Stored dataset items:
┌────────
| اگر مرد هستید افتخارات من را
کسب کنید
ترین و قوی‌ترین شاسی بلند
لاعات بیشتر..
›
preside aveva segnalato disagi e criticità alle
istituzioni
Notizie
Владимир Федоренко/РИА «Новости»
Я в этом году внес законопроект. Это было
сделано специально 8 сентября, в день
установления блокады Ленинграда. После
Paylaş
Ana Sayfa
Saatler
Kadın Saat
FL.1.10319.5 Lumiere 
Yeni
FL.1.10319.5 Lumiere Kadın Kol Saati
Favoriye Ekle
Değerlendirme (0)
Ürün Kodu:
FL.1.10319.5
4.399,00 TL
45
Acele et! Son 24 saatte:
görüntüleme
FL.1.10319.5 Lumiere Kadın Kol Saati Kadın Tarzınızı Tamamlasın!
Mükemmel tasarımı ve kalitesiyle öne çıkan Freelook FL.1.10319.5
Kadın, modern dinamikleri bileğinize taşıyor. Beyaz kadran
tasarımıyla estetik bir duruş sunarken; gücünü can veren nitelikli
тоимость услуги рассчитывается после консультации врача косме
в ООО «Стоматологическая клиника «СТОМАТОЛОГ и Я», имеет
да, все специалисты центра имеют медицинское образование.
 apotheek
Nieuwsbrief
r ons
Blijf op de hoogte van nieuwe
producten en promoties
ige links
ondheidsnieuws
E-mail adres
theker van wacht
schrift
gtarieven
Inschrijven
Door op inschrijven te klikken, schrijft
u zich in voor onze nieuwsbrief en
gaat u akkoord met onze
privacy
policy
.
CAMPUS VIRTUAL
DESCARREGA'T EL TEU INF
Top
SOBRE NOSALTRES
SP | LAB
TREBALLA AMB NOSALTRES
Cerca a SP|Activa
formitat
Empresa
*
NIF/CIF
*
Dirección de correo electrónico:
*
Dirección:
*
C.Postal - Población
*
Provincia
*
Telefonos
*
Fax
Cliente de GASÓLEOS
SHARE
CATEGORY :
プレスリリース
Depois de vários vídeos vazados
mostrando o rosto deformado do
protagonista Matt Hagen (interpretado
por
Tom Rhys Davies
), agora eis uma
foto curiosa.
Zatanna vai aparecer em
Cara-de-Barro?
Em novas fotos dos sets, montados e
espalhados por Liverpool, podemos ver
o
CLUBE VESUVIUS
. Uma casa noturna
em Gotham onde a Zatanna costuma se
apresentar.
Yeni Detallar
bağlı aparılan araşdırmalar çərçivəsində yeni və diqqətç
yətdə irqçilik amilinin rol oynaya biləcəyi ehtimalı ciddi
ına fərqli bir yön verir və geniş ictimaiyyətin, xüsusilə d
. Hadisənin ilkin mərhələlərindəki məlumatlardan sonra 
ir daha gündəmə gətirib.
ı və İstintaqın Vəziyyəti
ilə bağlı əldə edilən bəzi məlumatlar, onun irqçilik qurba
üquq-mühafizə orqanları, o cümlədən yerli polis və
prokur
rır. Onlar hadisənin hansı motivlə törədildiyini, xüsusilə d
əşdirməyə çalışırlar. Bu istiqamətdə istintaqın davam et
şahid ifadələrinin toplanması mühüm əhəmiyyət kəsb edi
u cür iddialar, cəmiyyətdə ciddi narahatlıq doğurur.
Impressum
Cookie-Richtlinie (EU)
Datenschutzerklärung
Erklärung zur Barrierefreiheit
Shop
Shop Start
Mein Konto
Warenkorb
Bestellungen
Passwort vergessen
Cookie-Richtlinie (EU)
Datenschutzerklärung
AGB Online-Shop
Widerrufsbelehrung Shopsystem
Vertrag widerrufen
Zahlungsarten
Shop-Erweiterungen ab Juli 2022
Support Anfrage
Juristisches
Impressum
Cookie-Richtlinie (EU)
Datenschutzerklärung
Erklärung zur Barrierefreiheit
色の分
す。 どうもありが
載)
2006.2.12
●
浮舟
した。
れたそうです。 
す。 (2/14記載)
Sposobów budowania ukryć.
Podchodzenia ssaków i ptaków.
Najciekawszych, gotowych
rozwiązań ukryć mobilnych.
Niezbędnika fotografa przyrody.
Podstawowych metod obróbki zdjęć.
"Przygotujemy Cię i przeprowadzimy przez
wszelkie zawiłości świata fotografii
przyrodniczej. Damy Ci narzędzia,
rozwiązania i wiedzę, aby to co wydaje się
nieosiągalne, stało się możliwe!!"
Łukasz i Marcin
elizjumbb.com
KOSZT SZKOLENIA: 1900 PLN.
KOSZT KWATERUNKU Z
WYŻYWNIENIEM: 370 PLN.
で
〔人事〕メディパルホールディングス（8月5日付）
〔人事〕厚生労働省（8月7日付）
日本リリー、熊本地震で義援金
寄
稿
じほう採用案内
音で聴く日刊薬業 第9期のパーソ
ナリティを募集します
└────────
» **EXERCISE PROMPT**: Among the lines above, find those with the word "Zatanna". Copy them.

» **OUTPUT BELOW**:
Zatanna vai aparecer em
em Gotham onde a Zatanna costuma se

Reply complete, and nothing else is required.